Watermelon in my sharbat at Madurai roadside shops
Near Pasumalai arch, B Tamil Selvi and her mother have been running a small sharbat shop for about seven years. “Once summer begins, especially after March, we will be extremely busy,” she says, adding: “Though many new summer drinks come to the market, the traditional sharbat is still enjoyed by many people,” she adds.
Madurai-based Chef T. Gautam Venkat traces the origins of the sharbat drink to Madurai. “Several years ago, people in the Middle East introduced the sharbat drink to keep themselves cool and hydrated in the hot and humid weather. This tasty drink was originally made with rose petals and a mix of fruits like oranges and mangoes, etc, along with chia seeds as a main ingredient.”
He explains, how the drink has travelled across regions. “With the movement of trade, sharbat slowly finds a place in India.
Tamil Selvi recalls how sharbat was made in those days, “Earlier, people made sharbat syrup by themselves by soaking roots of the nannari plant for hours, and it was strained, then the mix was boiled along with a lemon slice and palm sugar or jaggery. After extracting the syrup, they made the drink, which was then stored in mud pots to keep it cool. Back then, to enjoy chilled beverages, people stored them in mud pots. But now we easily get sharbat syrup,” she says, smiling.
David offers refreshing watermelon sharbat at The Madura College, Madurai.
| Photo Credit:
MOORTHY G
Across the city, sharbats taken on exciting flavours. V David sells watermelon sharbats in a pushcart opposite the Madura College, where he attracts young large crowds. Watermelons are not served as slices here. Instead, in a glass as a refreshing drink along with sharbat.
David offers refreshing watermelon sharbat at The Madura College, Madurai.
| Photo Credit:
MOORTHY G
He describes how the drink is made: “Pieces of watermelon are smashed coarsely until it becomes semi-liquid texture. I then add sharbat syrup to it. Finally, small chunks of fruits are dropped in to enhance the taste. And in goes soaked sabja seeds and agar-agar, followed by a squeeze of lime, which gives a little bit of tanginess to balance the sweet,” he says.
He prefers to go with less ice. Too much of it, he points out, tends to flatten the taste. “Some customers ask for extra ice, but the flavour comes through better without it.”
Elaneer sharbat is equally popular. In Ponmeni, P Isravel has been serving elaneer sharbat for over 15 years. The concept, he says, came from watching customer preferences. “People would either choose tender coconut or sharbat. We thought — why not combine them?” he says.
Isravel serves ‘elaneer sharbat’ for thirsty customers at Ponmeni, Madurai.
| Photo Credit:
MOORTHY G
This famous summer drink is prepared simply by mixing coconut water with sharbat, with a hint of lemon and thin slices of tender coconut for a crunch in between.
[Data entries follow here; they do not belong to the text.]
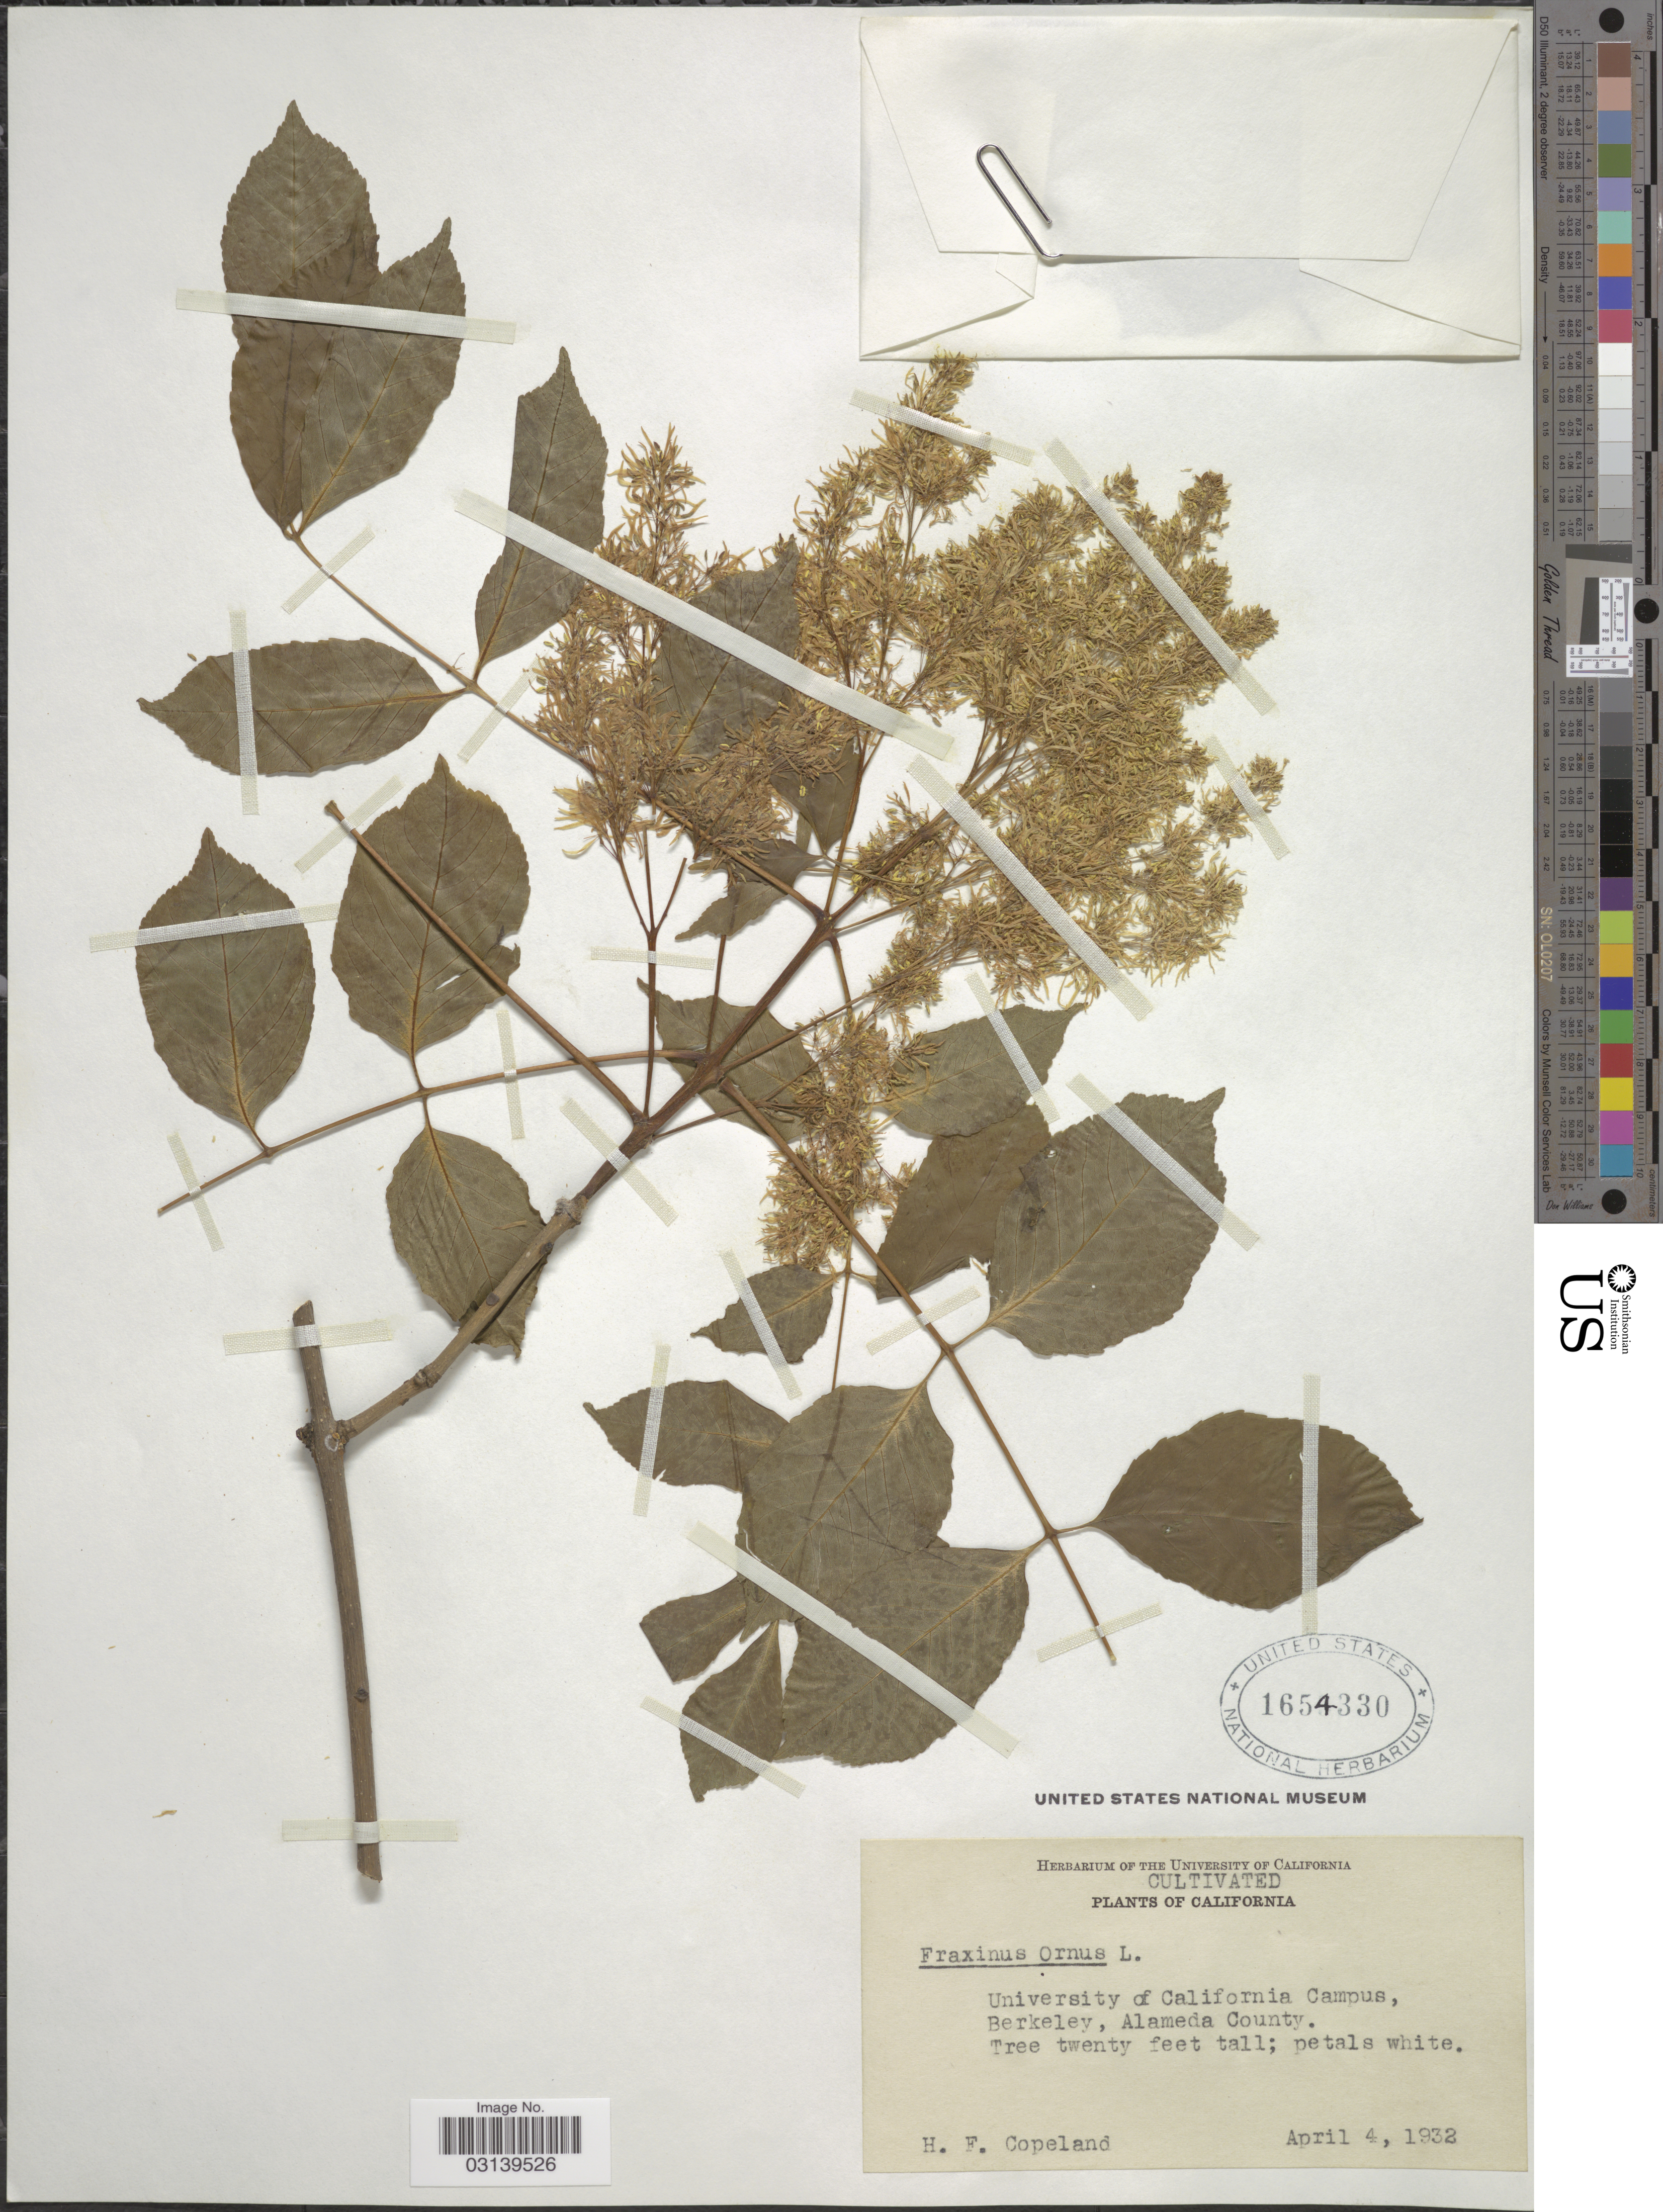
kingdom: Plantae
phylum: Tracheophyta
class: Magnoliopsida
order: Lamiales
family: Oleaceae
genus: Fraxinus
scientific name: Fraxinus ornus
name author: L.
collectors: H. F. Copeland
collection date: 1932-04-04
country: United States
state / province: California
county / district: Alameda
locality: University of California Campus, Berkeley, Alameda County.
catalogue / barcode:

Sabja seeds and agar-agar are a must . “Sales are high usually between noon and 3pm when the sun is at its peak,” he says.
Isravel serves ‘elaneer sharbat’ for thirsty customers at Ponmeni, Madurai.
| Photo Credit:
MOORTHY G
“This is a unique drink, and it is interesting to have a bite of tender coconut along with it, ” says D Vinith Raj, pausing between sips near Ponmeni. “You get the mild coconut taste first, and then the sweetness comes in slowly.”
Another roadside shop is gaining a steady crowd for yet another simple drink — milk sharbat. Near Mathuthavani bus stand, V Nageshwari mixes the syrup with milk, giving the drink a thicker, richer taste along with sabja seeds.
“This is my son’s idea,” she says with a smile. “He had tried a drink like this elsewhere and asked me to make the same in our shop, which received a great response from customers.”

Nageshwari serves delicious milk sharbat near Maatuthavani, Madurai..
| Photo Credit:
MOORTHY G
Not far away, M Surya, with her family’s support, has been running a sarbath shop near Lady Doak College in Madurai for the past seven months. She offers a variety of sarbaths.
Surya explains, “It started as a simple sarbath shop, but I later decided to include a range of unique flavors, as people today are looking for something different.” She adds, “Our most popular drink is the milk sarbath, which is thick and luscious. We offer it in various colorful flavors, such as strawberry and grape.”
Not only does the taste attract customers, the vibrant colours do as well. Since the shop is located near a college, it has become a regular hangout spot for students.
“For many, summer is incomplete without sharbat,” says M Vishal, an IT employee. “I have been having Nannari sharbat since I was a child. This is the first time I’m trying milk sharbat; it tastes different and good.”